Document excerpt
SEARCH Statement

The SEARCH statement searches an indexed table for a specific table entry. The search may be sequential or binary (SEARCH or SEARCH ALL). The search terminates when either a match is found (first match), or when the entire table has been searched.

Note: This manual entry includes code examples and highlights for first-time users following the General Rules section.

Format 1

SEARCH table-name [ VARYING index-item ]

 [ AT END statement-1 ]

 { WHEN srch-cond {statement-2   }   } ...
                  {NEXT SENTENCE }

 [ END-SEARCH ]

Format 2

SEARCH ALL table-name

 [ AT END statement-1 ]

 WHEN { tbl-item   {IS EQUAL TO} value    }
      {            {IS =       }          }
      { cond-name                         }

      [ AND { tbl-item   {IS EQUAL TO} value } ] ...
            {            {IS =       }       }
            { cond-name                      }

            { statement-2   }
            { NEXT SENTENCE }

 [ END-SEARCH ]

Syntax Rules

  1. table-name is a data item that must contain an OCCURS clause including an INDEXED BY phrase. table-name must not be subscripted in the SEARCH statement. In Format 2, table-name must also contain the KEY IS phrase in its OCCURS clause.

Stated goal 1
Rewrite the SEARCH statement reference from "1. table-name is" up to and including "its OCCURS clause.", putting "qualified" in place of "subscripted".
The entries that come next have no connection to the SEARCH statement reference.

Extracted records:
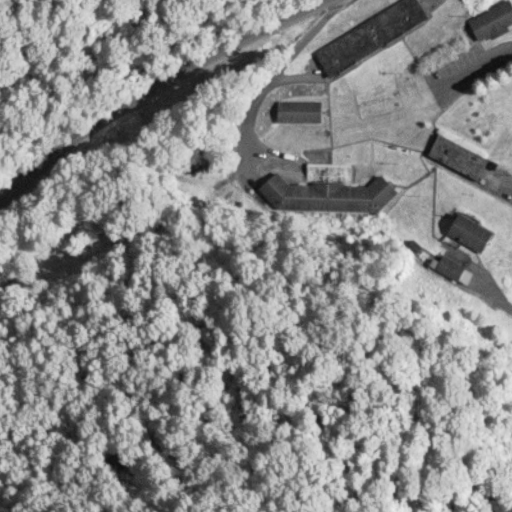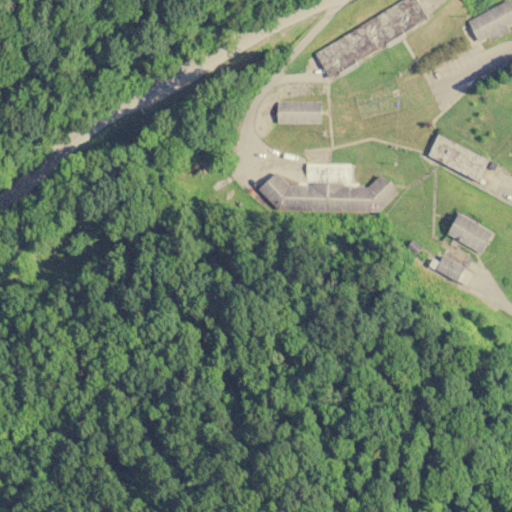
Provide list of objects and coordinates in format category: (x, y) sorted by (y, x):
building: (491, 21)
building: (371, 35)
road: (472, 70)
road: (153, 91)
building: (299, 112)
building: (457, 157)
building: (327, 191)
building: (469, 233)
building: (453, 270)
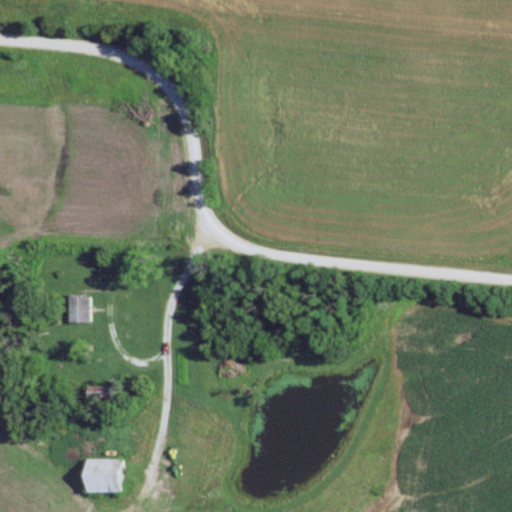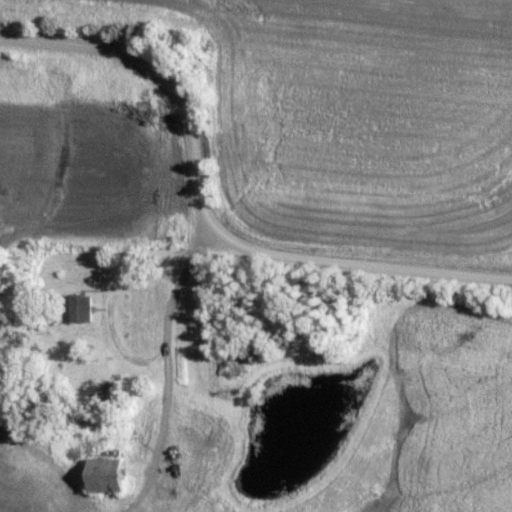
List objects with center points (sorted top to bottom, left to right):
road: (216, 226)
building: (82, 308)
road: (161, 335)
building: (108, 474)
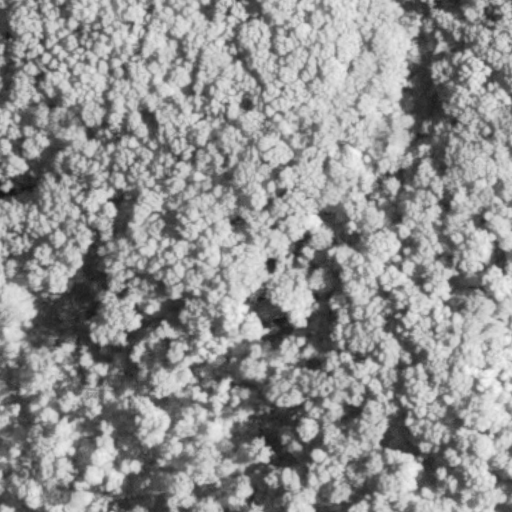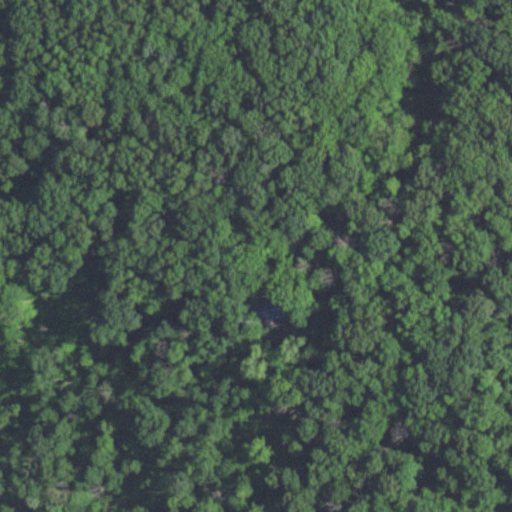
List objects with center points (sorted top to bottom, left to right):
road: (156, 180)
building: (277, 310)
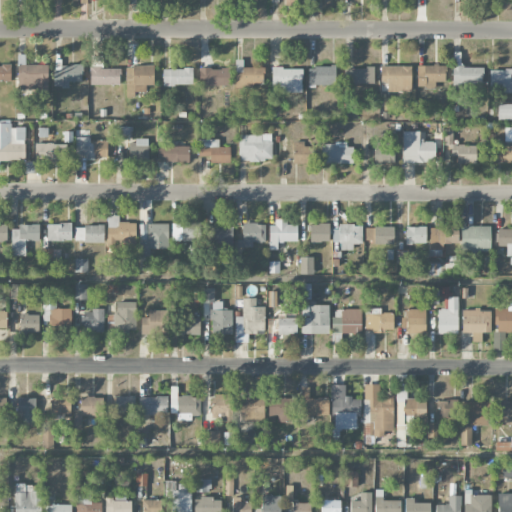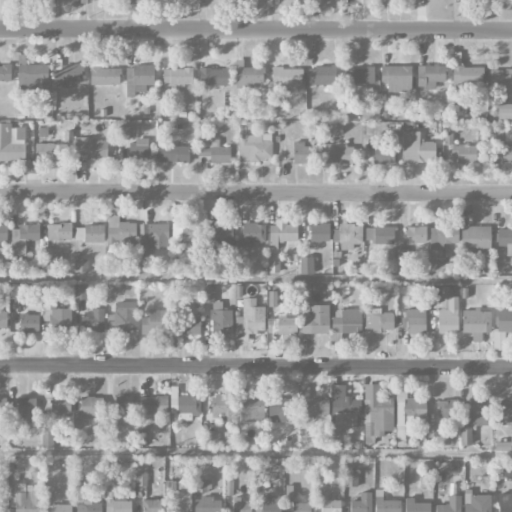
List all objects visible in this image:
road: (256, 28)
building: (66, 75)
building: (247, 75)
building: (321, 75)
building: (358, 75)
building: (430, 75)
building: (104, 76)
building: (177, 76)
building: (214, 76)
building: (467, 76)
building: (33, 78)
building: (396, 78)
building: (138, 79)
building: (286, 80)
building: (500, 80)
building: (504, 111)
building: (507, 134)
building: (12, 142)
building: (254, 147)
building: (90, 148)
building: (417, 148)
building: (50, 151)
building: (138, 151)
building: (213, 151)
building: (172, 153)
building: (302, 153)
building: (336, 153)
building: (384, 154)
building: (500, 154)
road: (256, 191)
building: (59, 231)
building: (185, 231)
building: (282, 232)
building: (318, 232)
building: (89, 233)
building: (251, 234)
building: (122, 235)
building: (379, 235)
building: (415, 235)
building: (442, 237)
building: (22, 238)
building: (219, 238)
building: (345, 238)
building: (475, 238)
building: (505, 239)
building: (151, 241)
building: (81, 265)
building: (306, 265)
building: (17, 291)
building: (509, 293)
building: (208, 295)
building: (448, 317)
building: (122, 318)
building: (314, 319)
building: (220, 320)
building: (378, 320)
building: (92, 321)
building: (346, 321)
building: (414, 321)
building: (154, 322)
building: (29, 323)
building: (476, 323)
building: (286, 324)
building: (188, 326)
building: (501, 327)
road: (256, 366)
building: (125, 404)
building: (60, 405)
building: (152, 405)
building: (313, 405)
building: (185, 406)
building: (222, 406)
building: (26, 409)
building: (88, 409)
building: (251, 409)
building: (344, 409)
building: (447, 409)
building: (281, 410)
building: (378, 412)
building: (474, 412)
building: (504, 412)
building: (407, 415)
building: (465, 435)
building: (47, 436)
building: (210, 437)
building: (506, 470)
building: (141, 479)
building: (350, 479)
building: (203, 485)
building: (26, 499)
building: (181, 501)
building: (476, 502)
building: (504, 502)
building: (270, 503)
building: (361, 503)
building: (385, 503)
building: (85, 504)
building: (206, 504)
building: (151, 505)
building: (450, 505)
building: (119, 506)
building: (241, 506)
building: (330, 506)
building: (415, 506)
building: (300, 507)
building: (61, 508)
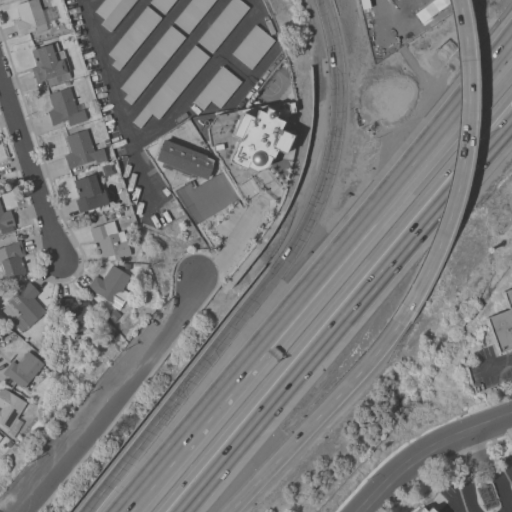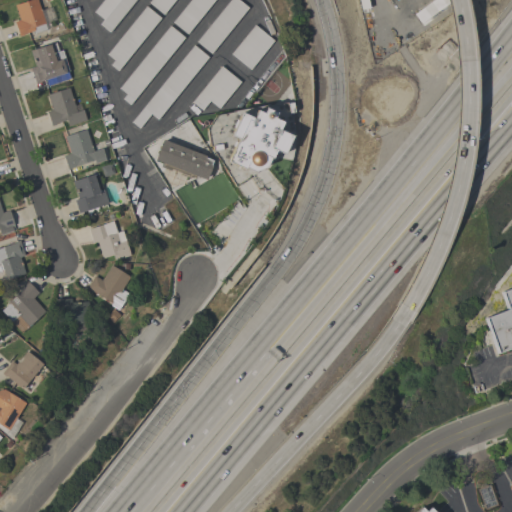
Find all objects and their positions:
building: (160, 4)
building: (161, 4)
building: (429, 8)
building: (110, 11)
building: (111, 11)
building: (190, 13)
building: (189, 14)
building: (31, 16)
building: (32, 17)
building: (220, 24)
building: (221, 24)
building: (134, 32)
building: (132, 36)
building: (251, 46)
building: (251, 46)
road: (172, 60)
building: (151, 61)
building: (47, 62)
building: (150, 63)
building: (45, 64)
building: (182, 71)
road: (201, 77)
building: (171, 85)
building: (216, 89)
road: (117, 104)
building: (63, 107)
building: (62, 108)
building: (255, 139)
building: (256, 140)
building: (80, 149)
building: (79, 150)
building: (182, 158)
building: (182, 159)
road: (329, 168)
road: (406, 169)
road: (28, 171)
road: (455, 187)
building: (88, 192)
road: (409, 192)
building: (86, 194)
building: (5, 222)
building: (5, 222)
building: (107, 240)
building: (108, 240)
road: (230, 247)
building: (11, 259)
building: (10, 260)
building: (107, 284)
building: (108, 284)
road: (336, 303)
building: (23, 305)
building: (21, 307)
building: (71, 310)
building: (72, 312)
road: (347, 316)
building: (500, 322)
building: (501, 322)
road: (498, 364)
parking lot: (488, 368)
building: (20, 369)
building: (21, 369)
road: (109, 399)
building: (8, 408)
road: (210, 409)
building: (9, 412)
road: (166, 412)
road: (321, 413)
road: (425, 449)
road: (442, 464)
road: (494, 469)
road: (461, 473)
road: (505, 477)
road: (250, 491)
parking lot: (477, 491)
building: (422, 509)
building: (422, 510)
road: (476, 510)
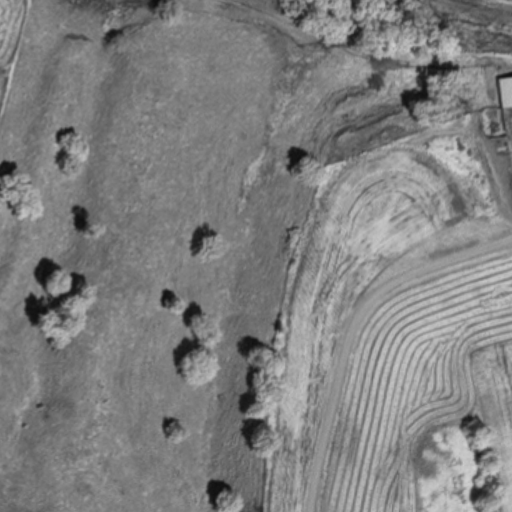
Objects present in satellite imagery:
building: (498, 103)
road: (351, 327)
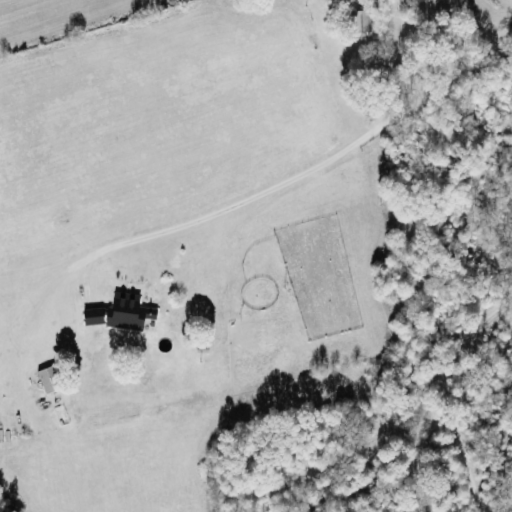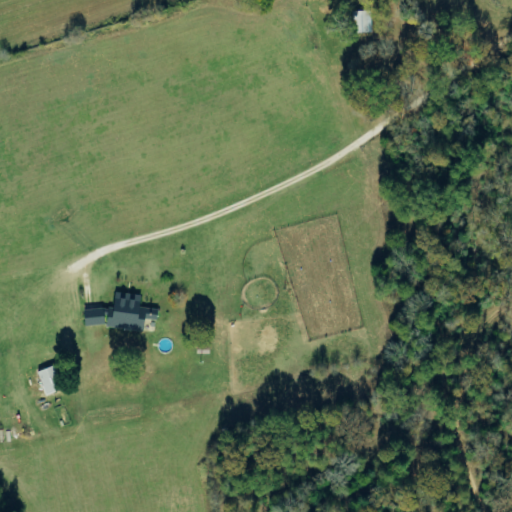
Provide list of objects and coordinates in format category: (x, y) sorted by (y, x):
building: (362, 21)
building: (121, 315)
building: (49, 380)
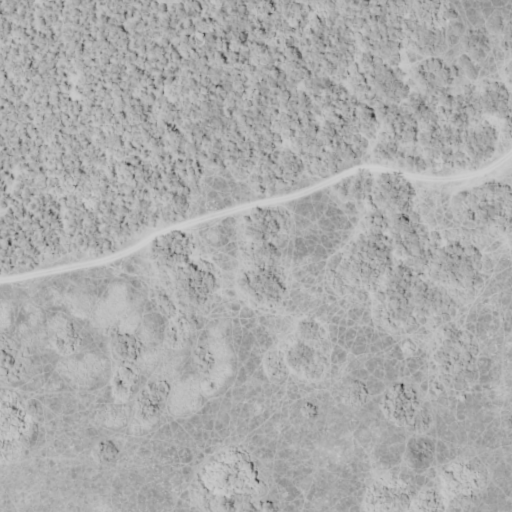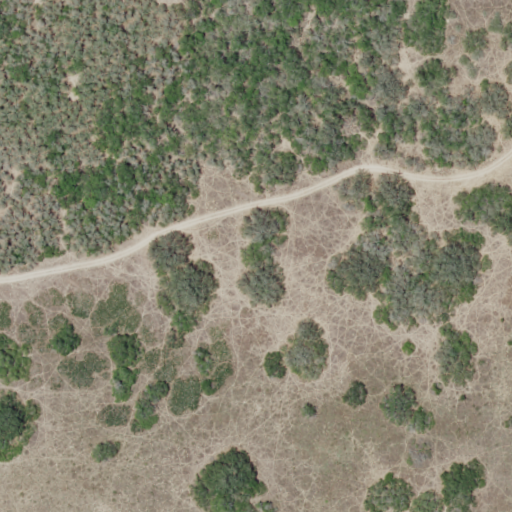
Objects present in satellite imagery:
road: (256, 208)
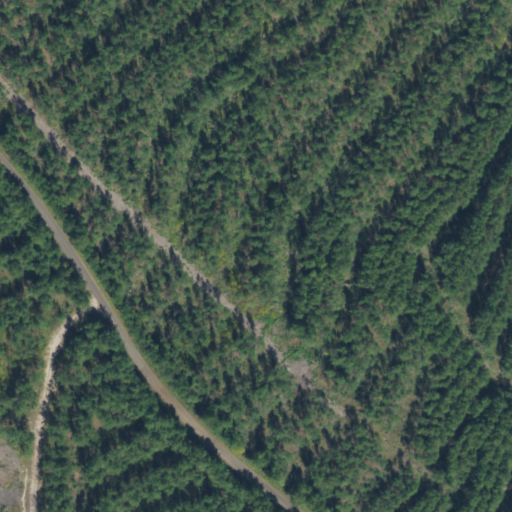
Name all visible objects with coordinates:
road: (133, 345)
road: (51, 397)
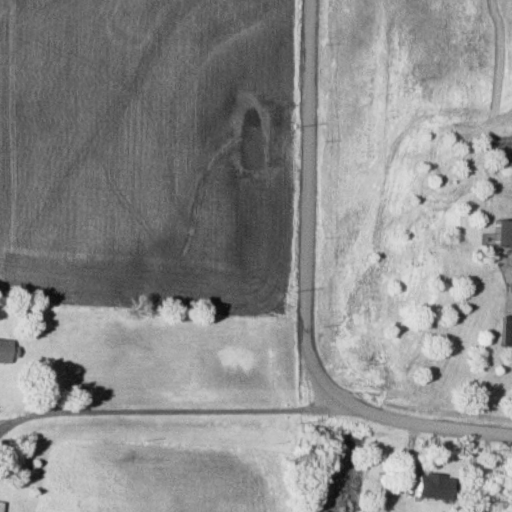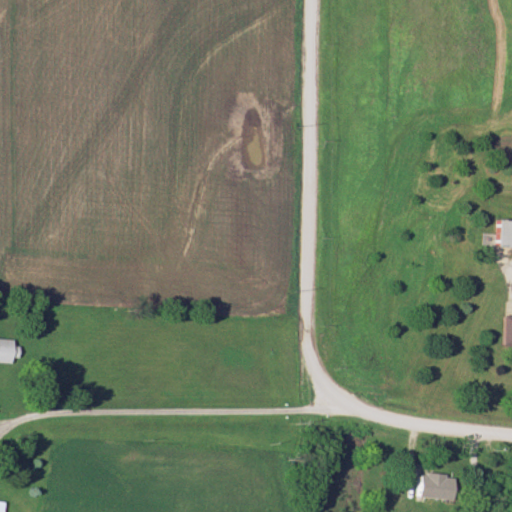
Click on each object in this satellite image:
road: (308, 205)
building: (501, 232)
building: (504, 330)
building: (4, 348)
road: (159, 415)
road: (416, 427)
building: (428, 485)
building: (509, 485)
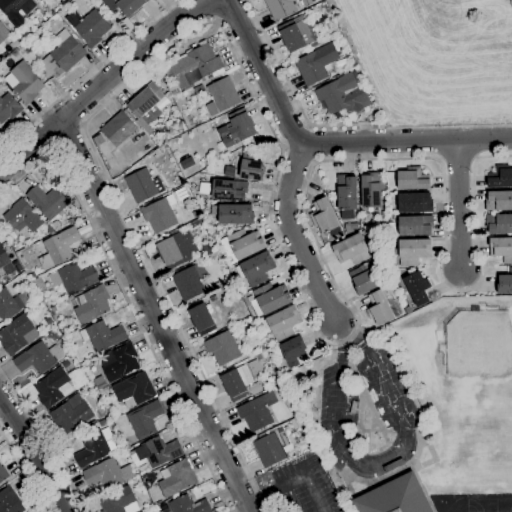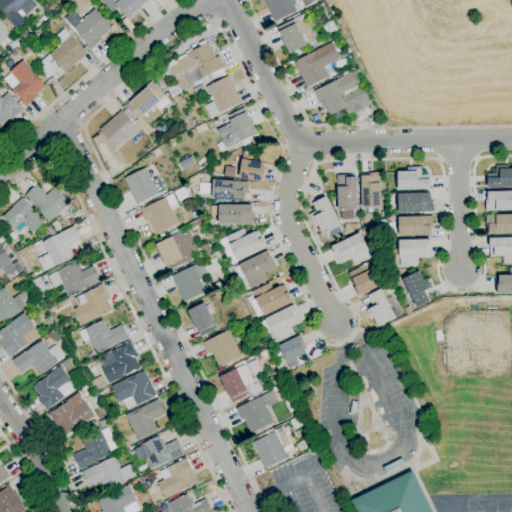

Stated goal 2
Return the entries from their first line up to and including the line with "building: (453, 270)", leaving out the pictures.

Written response 1
1. table-name is a data item that must contain an OCCURS clause including an INDEXED BY phrase. table-name must not be qualified in the SEARCH statement. In Format 2, table-name must also contain the KEY IS phrase in its OCCURS clause.

Written response 2
Provide list of objects and coordinates in format category: (x, y) sorted by (y, x):
building: (491, 21)
building: (371, 35)
road: (472, 70)
road: (153, 91)
building: (299, 112)
building: (457, 157)
building: (327, 191)
building: (469, 233)
building: (453, 270)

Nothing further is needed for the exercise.